Terwijl Elia zich onderdompelde in de fictie van Milan Kundera, begon ik steeds meer te geloven dat we bij elkaar hoorden. Ik weet het, het was onzinnig van mij daar zo over te denken zonder dat we ook maar een woord met elkaar hadden gewisseld. Ik kon het echt niet helpen. Het was overduidelijk dat hij anders functioneerde dan ik en toch voorvoelde ik dat we iets fundamenteels met elkaar gemeen hadden, iets dat we op een geheime plek in onszelf bewaarden.

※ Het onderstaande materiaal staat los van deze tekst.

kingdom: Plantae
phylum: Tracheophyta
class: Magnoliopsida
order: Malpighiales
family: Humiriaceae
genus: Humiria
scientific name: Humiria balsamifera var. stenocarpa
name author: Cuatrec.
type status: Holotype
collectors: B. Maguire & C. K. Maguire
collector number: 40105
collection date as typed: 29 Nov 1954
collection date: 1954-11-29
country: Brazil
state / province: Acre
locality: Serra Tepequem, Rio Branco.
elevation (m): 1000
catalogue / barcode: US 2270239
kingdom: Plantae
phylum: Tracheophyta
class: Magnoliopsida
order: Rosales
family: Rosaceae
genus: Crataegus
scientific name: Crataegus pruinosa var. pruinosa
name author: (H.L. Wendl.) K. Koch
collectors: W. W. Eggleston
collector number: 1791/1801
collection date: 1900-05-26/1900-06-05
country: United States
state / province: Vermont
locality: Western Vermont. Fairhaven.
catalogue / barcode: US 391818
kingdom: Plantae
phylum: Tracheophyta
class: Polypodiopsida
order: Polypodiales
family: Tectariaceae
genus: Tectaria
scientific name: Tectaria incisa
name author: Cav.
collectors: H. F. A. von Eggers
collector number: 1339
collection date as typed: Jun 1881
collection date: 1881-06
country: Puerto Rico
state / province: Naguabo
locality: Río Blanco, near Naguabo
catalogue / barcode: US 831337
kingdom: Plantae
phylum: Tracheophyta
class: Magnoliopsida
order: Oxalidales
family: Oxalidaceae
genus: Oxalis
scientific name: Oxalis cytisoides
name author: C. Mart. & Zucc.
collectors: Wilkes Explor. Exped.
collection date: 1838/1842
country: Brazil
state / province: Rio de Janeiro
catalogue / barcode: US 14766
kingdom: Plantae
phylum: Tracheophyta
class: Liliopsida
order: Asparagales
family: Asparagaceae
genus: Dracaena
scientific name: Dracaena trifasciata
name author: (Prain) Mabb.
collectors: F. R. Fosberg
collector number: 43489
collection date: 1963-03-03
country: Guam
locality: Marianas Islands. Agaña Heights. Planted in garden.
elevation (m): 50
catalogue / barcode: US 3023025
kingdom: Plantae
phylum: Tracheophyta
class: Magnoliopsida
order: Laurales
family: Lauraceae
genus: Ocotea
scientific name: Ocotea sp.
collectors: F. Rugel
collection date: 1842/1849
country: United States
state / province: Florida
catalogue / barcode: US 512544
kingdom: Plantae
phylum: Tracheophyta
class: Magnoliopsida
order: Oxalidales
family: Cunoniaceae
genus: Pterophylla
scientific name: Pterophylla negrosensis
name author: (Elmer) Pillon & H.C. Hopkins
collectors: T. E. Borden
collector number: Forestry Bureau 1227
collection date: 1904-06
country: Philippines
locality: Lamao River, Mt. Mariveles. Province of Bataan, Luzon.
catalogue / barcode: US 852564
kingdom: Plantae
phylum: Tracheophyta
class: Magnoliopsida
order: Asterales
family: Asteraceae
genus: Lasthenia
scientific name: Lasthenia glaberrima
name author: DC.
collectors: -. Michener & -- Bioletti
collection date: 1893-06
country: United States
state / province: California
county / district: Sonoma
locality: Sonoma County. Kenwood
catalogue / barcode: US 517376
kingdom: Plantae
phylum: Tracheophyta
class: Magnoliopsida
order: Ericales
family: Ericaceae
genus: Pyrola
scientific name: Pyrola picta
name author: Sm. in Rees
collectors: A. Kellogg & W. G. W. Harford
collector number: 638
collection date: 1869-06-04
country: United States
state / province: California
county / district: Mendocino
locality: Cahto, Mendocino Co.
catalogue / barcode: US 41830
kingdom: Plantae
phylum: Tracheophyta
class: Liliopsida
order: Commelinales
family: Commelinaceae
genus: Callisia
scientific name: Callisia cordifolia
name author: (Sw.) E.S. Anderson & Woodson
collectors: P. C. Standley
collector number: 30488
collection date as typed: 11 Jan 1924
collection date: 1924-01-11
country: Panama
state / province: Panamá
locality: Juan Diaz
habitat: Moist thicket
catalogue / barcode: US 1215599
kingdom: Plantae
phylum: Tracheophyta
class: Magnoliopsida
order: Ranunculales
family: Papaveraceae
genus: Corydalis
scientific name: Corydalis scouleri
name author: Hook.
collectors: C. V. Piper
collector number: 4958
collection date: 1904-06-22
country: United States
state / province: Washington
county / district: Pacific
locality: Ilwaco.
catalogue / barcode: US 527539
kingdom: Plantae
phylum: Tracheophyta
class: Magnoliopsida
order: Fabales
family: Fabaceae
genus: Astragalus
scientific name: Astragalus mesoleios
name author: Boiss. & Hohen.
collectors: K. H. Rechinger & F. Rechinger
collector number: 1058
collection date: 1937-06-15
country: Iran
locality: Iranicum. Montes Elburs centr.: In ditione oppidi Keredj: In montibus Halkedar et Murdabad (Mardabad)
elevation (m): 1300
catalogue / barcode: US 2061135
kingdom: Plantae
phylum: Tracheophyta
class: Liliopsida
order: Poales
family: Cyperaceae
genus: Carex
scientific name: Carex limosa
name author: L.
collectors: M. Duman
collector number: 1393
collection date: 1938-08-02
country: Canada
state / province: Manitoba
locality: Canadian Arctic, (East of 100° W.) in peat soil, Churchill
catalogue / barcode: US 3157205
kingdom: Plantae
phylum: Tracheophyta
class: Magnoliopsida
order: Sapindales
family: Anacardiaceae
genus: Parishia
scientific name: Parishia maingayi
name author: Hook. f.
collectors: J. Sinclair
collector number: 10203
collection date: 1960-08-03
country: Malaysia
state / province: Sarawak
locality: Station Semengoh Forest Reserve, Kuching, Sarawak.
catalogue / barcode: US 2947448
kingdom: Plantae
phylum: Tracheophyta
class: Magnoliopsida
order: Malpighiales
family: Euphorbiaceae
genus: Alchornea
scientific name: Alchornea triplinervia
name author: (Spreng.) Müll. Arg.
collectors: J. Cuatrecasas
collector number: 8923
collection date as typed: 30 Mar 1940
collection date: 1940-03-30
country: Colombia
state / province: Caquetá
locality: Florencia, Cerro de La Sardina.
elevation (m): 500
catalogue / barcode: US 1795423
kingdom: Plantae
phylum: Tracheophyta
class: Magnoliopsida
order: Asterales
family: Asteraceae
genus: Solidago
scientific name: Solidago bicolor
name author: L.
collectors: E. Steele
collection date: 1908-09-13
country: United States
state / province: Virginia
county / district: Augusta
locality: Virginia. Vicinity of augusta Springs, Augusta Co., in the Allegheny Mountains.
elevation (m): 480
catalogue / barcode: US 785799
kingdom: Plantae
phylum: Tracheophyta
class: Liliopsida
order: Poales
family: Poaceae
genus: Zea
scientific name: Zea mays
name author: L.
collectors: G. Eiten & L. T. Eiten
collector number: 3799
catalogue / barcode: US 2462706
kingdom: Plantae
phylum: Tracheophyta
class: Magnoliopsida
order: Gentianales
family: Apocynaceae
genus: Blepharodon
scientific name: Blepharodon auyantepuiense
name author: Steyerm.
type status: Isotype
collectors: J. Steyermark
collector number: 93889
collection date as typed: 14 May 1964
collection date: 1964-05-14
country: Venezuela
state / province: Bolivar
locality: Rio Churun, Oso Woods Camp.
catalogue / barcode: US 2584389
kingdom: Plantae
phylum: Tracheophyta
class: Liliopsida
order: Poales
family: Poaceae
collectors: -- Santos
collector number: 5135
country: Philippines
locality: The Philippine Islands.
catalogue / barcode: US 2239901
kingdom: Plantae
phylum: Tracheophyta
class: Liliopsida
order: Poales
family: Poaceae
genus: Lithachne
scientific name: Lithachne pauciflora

Krampachtig ging ik op zoek naar een excuus om iets te zeggen, mezelf daarbij vervloekend dat ik De ondraaglijke lichtheid nooit gelezen had. Ik werd bang dat Elia zou verdwijnen voor ik de moed had gevonden hem aan te spreken. Dergelijke onzekerheid was me nooit eerder overkomen. Meestal zat ik aan de andere kant van de onevenwichtige verhouding tussen bewonderaar en bewonderde. Het klinkt misschien wat ijdel, maar eerlijk gezegd heb ik nooit gebrek gehad aan aandacht van mannen. Alleen wist ik nooit hoe ik daar mee om moest gaan. Ze verzonnen altijd de gekste openingszinnen en probeerden me ervan te overtuigen dat ik bij hen hoorde. Daarom besefte ik ook zo goed hoe ik dreigde over te komen.

Ik dacht een tijdje na over wat ik moest doen, tot ik – letterlijk - lucht kreeg van Elia’s ontregelende kracht: zijn parfum. Ik werd me plotseling bewust van een oermannelijke mengeling van D&G en Elia’s onderliggende, zoete lichaamsgeur. Zijn aroma omvatte me zoals de stilte dat kan, of beter nog, de hete lucht van een sauna die steeds heter wordt en ongemerkt je hart sneller doet slaan, tot je niet anders kan dan op te krassen. Ergens in mijn hoofd ging een alarmpje af, ik moest daar weg voor ik mezelf helemaal zou verliezen. Maar voor ik een voet had neergezet, sprak hij me aan:

‘Goedemiddag, Sabina Hendrickx, mijn naam is Elia.’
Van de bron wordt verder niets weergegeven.